Your objective
Your job is to retype all of the data word for word, leaving every image out.

Information provided
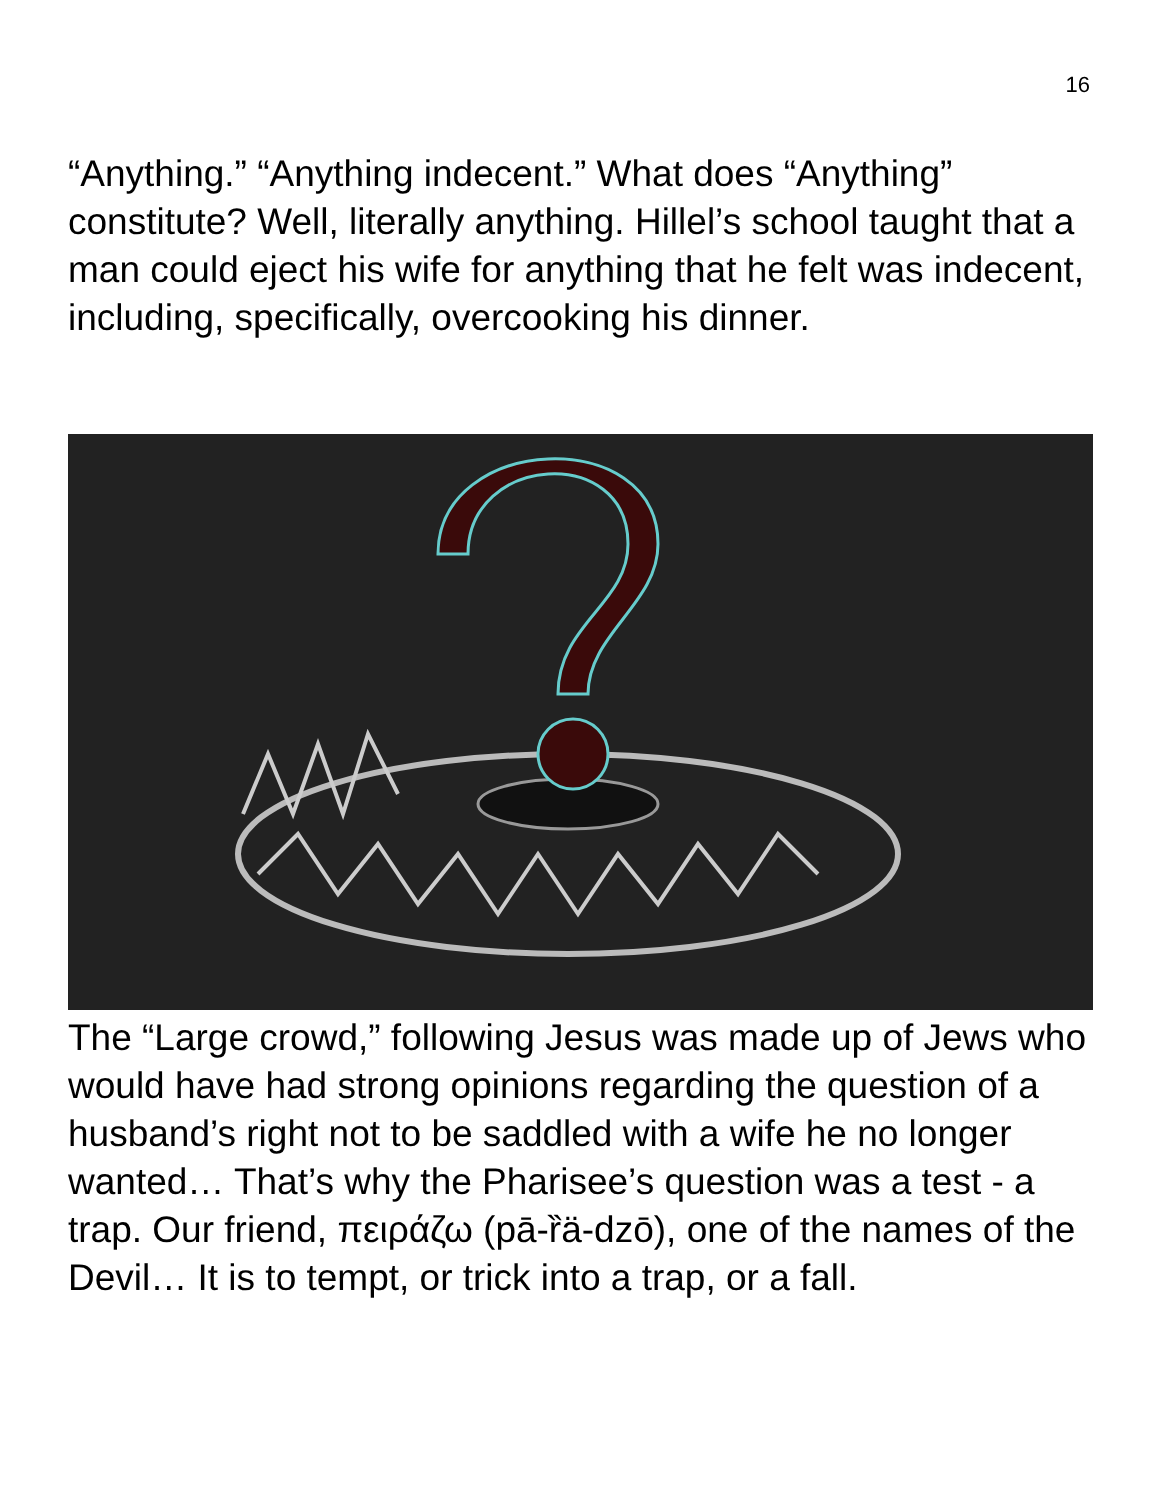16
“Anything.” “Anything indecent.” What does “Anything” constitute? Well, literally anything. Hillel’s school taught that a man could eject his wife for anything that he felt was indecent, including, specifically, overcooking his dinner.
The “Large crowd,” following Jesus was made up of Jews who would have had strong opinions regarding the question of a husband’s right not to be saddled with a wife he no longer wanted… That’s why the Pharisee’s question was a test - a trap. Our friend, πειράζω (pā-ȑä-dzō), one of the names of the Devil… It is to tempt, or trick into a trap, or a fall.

Task output
16
“Anything.” “Anything indecent.” What does “Anything” constitute? Well, literally anything. Hillel’s school taught that a man could eject his wife for anything that he felt was indecent, including, specifically, overcooking his dinner.
The “Large crowd,” following Jesus was made up of Jews who would have had strong opinions regarding the question of a husband’s right not to be saddled with a wife he no longer wanted… That’s why the Pharisee’s question was a test - a trap. Our friend, πειράζω (pā-ȑä-dzō), one of the names of the Devil… It is to tempt, or trick into a trap, or a fall.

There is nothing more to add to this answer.